Wieprzowina w diecie osób aktywnych fizycznie

Zwykle w żywieniu osób aktywnych fizycznie oraz osób dbających o linie przeważa kurczak, a w drugiej kolejności indyk. Spowodowane to jest troską o ilość tłuszczu w diecie. Uważa się, że tłuszcz jest tuczący i to od jego zawartości w diecie zależy poziom naszej tkanki tłuszczowej w organizmie.
Niestety to nie jest prawda, a życie nie lubi pustki. Jeśli ograniczamy w diecie zawartość tłuszczu to w praktyce oznacza to zwykle zwiększony udział węglowodanów. Kolejną ważną kwestią jest to, że tłuszcz daje uczucie sytości co w praktyce oznacza dłuższe okresy między posiłkami. Po chudej piersi kurczaka z ryżem i warzywami zwykle odczuwamy potrzebę zjedzenia kolejnego posiłku dość szybko po pierwsze dlatego, że kurczak jest „chudy” i lekkostrawny, a po drugie że ryż szybko podnosi poziom cukru we krwi po czym szybko nam spada i odczuwamy głód.
Oczywiście nie odżegnuję się od kurczaka, ale uważam że w diecie bardzo ważne jest urozmaicenie. Jedząc tylko „białe” mięso nie dostarczamy wystarczającej ilości żelaza oraz istnieje ryzyko, że udział tłuszczów w diecie będzie zbyt mały. Tłuszcz jest bardzo ważny ze względu na to, iż to w nim rozpuszczane są witaminy A, D, E i K. Ponadto odpowiedni udział tłuszczu w diecie warunkuje prawidłową budowę błon komórkowych, wpływa na odpowiednią produkcję wielu hormonów jak również o czym być może niewiele osób wie zapobiega degeneracji układu nerwowego, a docelowo demencji starczej.

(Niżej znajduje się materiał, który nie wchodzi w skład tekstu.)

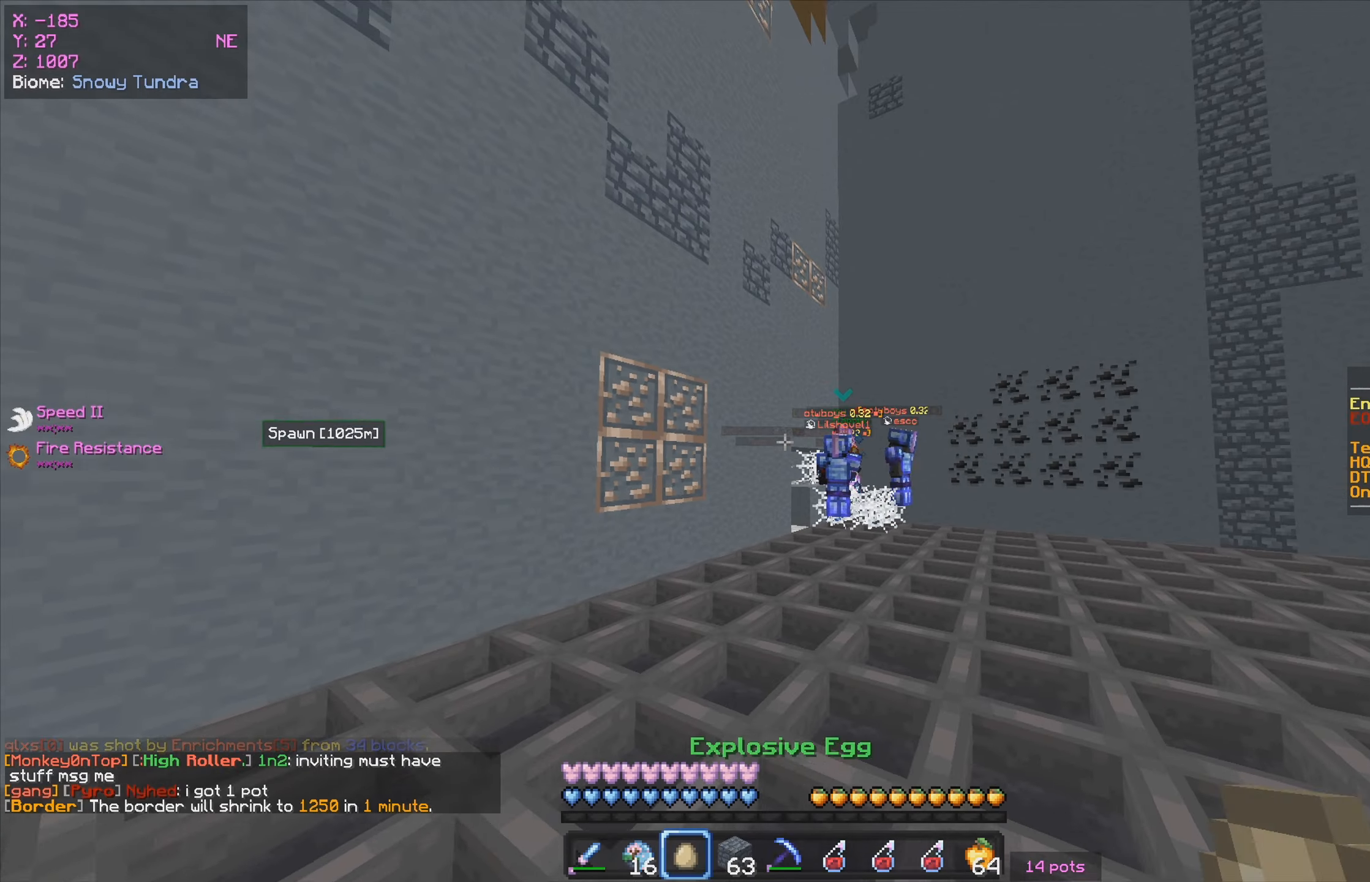
{"keys": ["d", "w"], "mouse": [], "events": [[33, "mouse_right", "up"], [233, "w", "down"], [366, "d", "down"]]}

Bardzo często podkreśla się, że jednym z ważniejszych aspektów zdrowej diety jest odpowiednia podaż kwasów tłuszczowych nienasyconych, a w szczególności wielonienasyconych . To powoduje, że panicznie boimy się tłuszczów zwierzęcych, a w to miejsce pojawiają się tłuszcze roślinne. Tymczasem nadmiar kwasów omega 6 w stosunku do omega 3 jest bardzo niebezpieczny. Powoduje procesy zapalne, może przyczynić się do chorób układu krwionośnego, odpornościowego oraz sprzyja karcinogenezie czyli nowotworom. Kwasy omega 6 znajdujemy w dużej ilości w olejach słonecznikowym, kukurydzianym, z pestek winogron, pestkach dyni, słonecznika oraz orzechach. Ekstremalną zawartością kwasów omega 6 cechują się migdały, natomiast orzechy włoskie mają niemal prawidłowy stosunek kwasów omega 3 do 6. Kwasy omega 3 znajdziemy głównie w rybach o ile żyły w morzu oraz w oleju lnianym i rzepakowym. Olej rzepakowy jest wyjątkowy pod względem składu kwasów omega 3, 6 oraz 9 (jednonienasyconych) i można powiedzieć, że jest niemal idealny. Niestety można mieć duże zastrzeżenia co do procesu wytłaczania, w którym używa się chemii. Bardzo ważne jest by olej ten spożywać w postaci surowej i niepodgrzanej, jak również kupować go nierafinowanego i nieoczyszczonego.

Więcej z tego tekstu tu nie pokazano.